> **Try it**:
From the records, report how many lines hold the word "بشأن", with the number as the sole reply.

· · · · ·

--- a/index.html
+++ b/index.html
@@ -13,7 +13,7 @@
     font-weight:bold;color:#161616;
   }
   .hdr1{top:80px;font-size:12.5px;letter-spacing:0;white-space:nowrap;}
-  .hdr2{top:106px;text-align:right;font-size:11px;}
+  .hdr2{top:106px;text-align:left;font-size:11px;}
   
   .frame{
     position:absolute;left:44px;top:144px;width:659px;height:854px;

· · · · ·

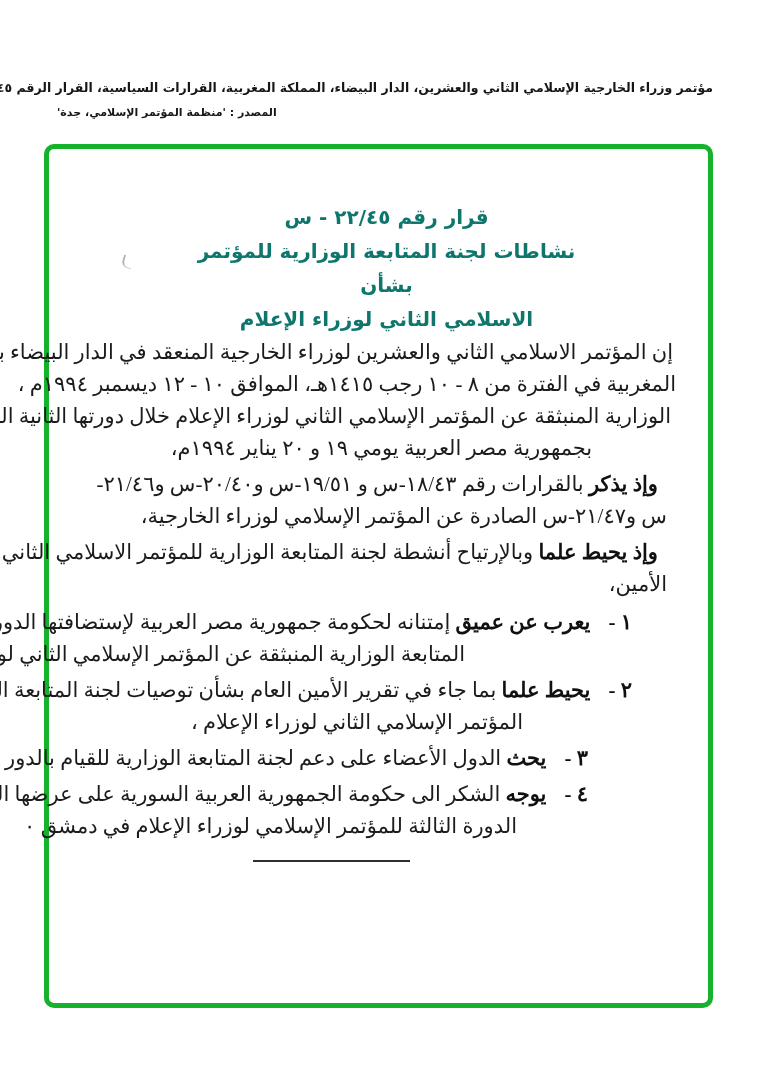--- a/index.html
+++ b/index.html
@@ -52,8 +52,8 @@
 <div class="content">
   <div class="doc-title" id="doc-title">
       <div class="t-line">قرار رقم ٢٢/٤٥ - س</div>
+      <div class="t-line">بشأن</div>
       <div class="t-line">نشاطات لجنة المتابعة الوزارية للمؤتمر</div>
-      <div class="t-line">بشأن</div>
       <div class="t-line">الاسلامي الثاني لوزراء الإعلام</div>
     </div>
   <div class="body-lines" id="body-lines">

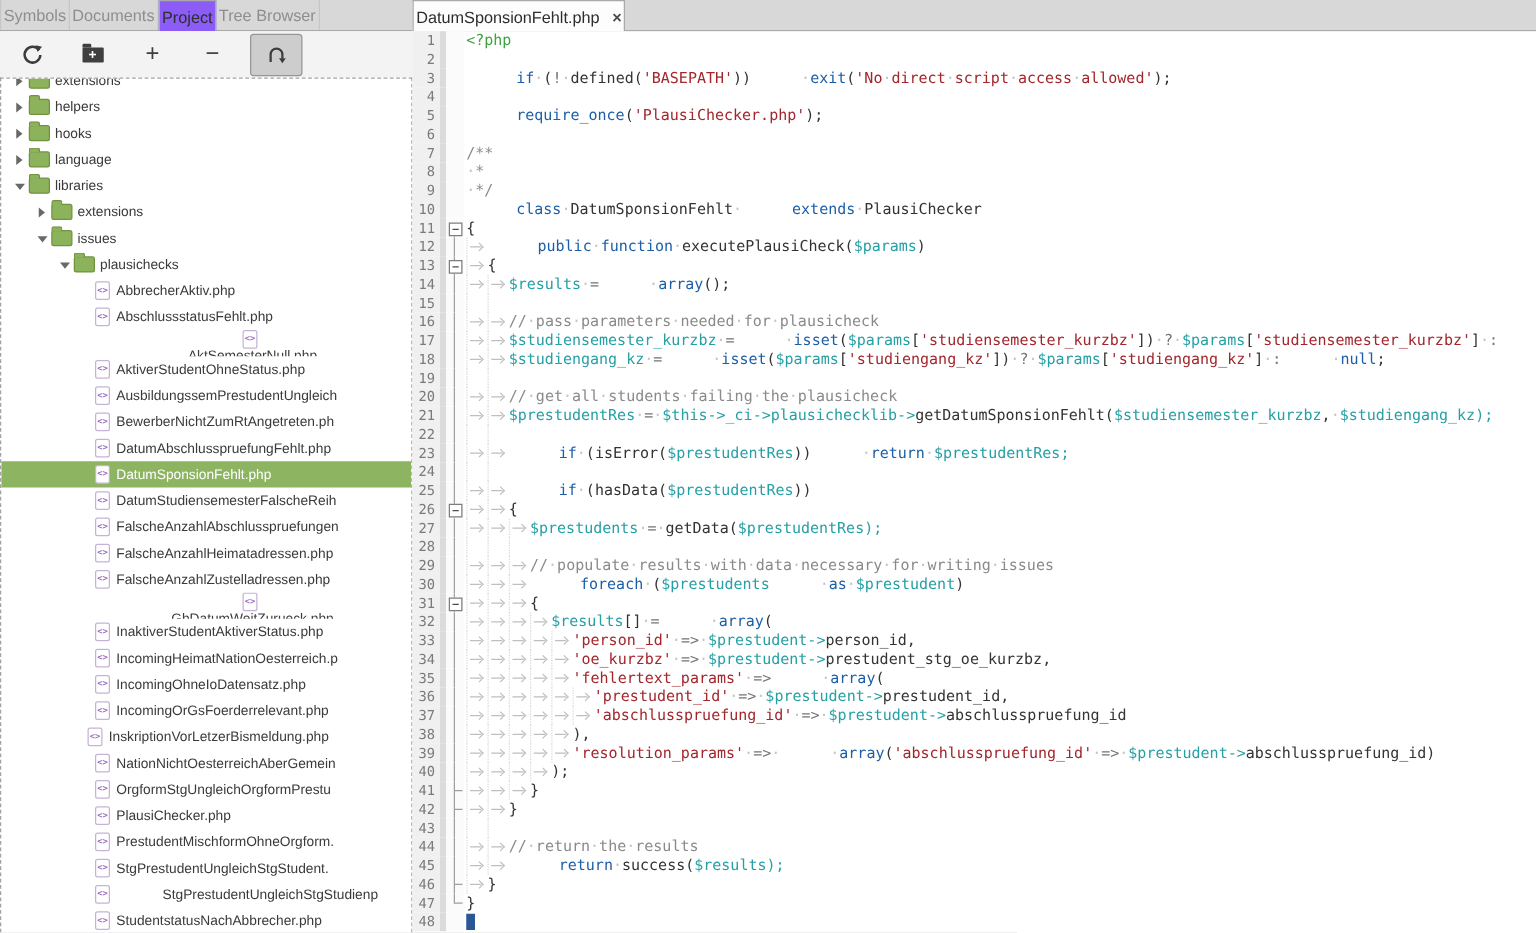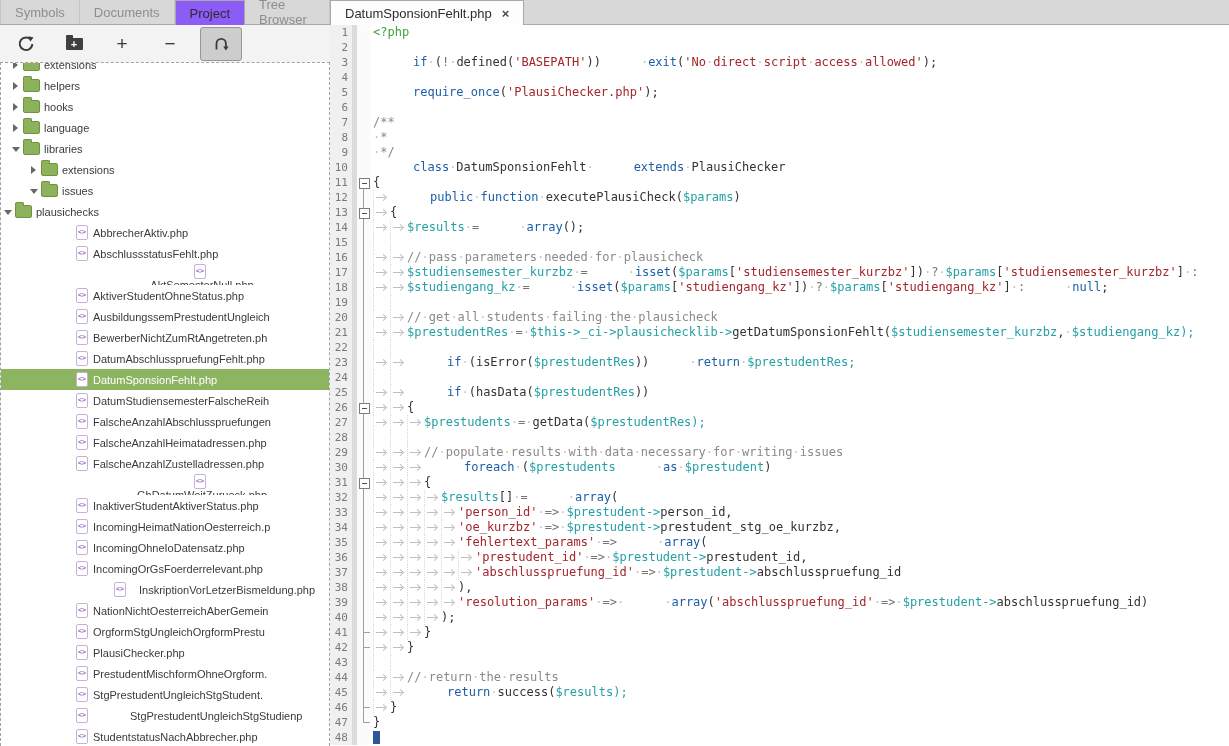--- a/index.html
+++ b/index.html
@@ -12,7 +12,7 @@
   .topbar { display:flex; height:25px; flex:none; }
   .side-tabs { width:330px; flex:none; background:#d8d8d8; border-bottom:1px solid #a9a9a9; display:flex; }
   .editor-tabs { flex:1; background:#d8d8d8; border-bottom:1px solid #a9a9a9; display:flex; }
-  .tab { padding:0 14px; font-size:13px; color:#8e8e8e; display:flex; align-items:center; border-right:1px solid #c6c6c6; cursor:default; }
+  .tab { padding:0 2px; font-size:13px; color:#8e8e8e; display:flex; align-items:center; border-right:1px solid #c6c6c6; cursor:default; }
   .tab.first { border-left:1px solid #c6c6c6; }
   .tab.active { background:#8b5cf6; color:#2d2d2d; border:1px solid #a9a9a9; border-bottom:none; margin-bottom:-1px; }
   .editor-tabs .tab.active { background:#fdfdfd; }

· · · · ·

> **Written solution**:
2